▶ _Dataset content_
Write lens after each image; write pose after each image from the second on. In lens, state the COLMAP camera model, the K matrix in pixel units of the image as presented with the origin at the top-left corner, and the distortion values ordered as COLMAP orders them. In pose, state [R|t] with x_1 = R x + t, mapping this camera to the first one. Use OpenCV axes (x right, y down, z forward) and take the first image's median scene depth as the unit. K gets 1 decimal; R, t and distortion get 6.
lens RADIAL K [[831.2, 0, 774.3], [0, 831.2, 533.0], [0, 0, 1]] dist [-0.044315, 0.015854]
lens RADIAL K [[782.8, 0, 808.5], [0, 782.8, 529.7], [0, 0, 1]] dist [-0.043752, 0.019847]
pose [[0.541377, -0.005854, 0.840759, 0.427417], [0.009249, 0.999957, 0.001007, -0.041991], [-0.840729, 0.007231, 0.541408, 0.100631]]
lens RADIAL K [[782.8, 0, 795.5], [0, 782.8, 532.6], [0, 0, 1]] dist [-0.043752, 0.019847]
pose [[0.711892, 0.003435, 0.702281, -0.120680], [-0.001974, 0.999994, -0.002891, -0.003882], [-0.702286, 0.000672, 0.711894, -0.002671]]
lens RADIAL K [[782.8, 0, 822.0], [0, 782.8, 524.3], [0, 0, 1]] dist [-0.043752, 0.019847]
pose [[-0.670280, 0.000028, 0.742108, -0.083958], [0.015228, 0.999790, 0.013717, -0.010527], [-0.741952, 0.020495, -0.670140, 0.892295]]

▶ _Task directions_
Restate the full listing word for word, leaving out nothing.

▶ _Output for this task_
Write lens after each image; write pose after each image from the second on. In lens, state the COLMAP camera model, the K matrix in pixel units of the image as presented with the origin at the top-left corner, and the distortion values ordered as COLMAP orders them. In pose, state [R|t] with x_1 = R x + t, mapping this camera to the first one. Use OpenCV axes (x right, y down, z forward) and take the first image's median scene depth as the unit. K gets 1 decimal; R, t and distortion get 6.
lens RADIAL K [[831.2, 0, 774.3], [0, 831.2, 533.0], [0, 0, 1]] dist [-0.044315, 0.015854]
lens RADIAL K [[782.8, 0, 808.5], [0, 782.8, 529.7], [0, 0, 1]] dist [-0.043752, 0.019847]
pose [[0.541377, -0.005854, 0.840759, 0.427417], [0.009249, 0.999957, 0.001007, -0.041991], [-0.840729, 0.007231, 0.541408, 0.100631]]
lens RADIAL K [[782.8, 0, 795.5], [0, 782.8, 532.6], [0, 0, 1]] dist [-0.043752, 0.019847]
pose [[0.711892, 0.003435, 0.702281, -0.120680], [-0.001974, 0.999994, -0.002891, -0.003882], [-0.702286, 0.000672, 0.711894, -0.002671]]
lens RADIAL K [[782.8, 0, 822.0], [0, 782.8, 524.3], [0, 0, 1]] dist [-0.043752, 0.019847]
pose [[-0.670280, 0.000028, 0.742108, -0.083958], [0.015228, 0.999790, 0.013717, -0.010527], [-0.741952, 0.020495, -0.670140, 0.892295]]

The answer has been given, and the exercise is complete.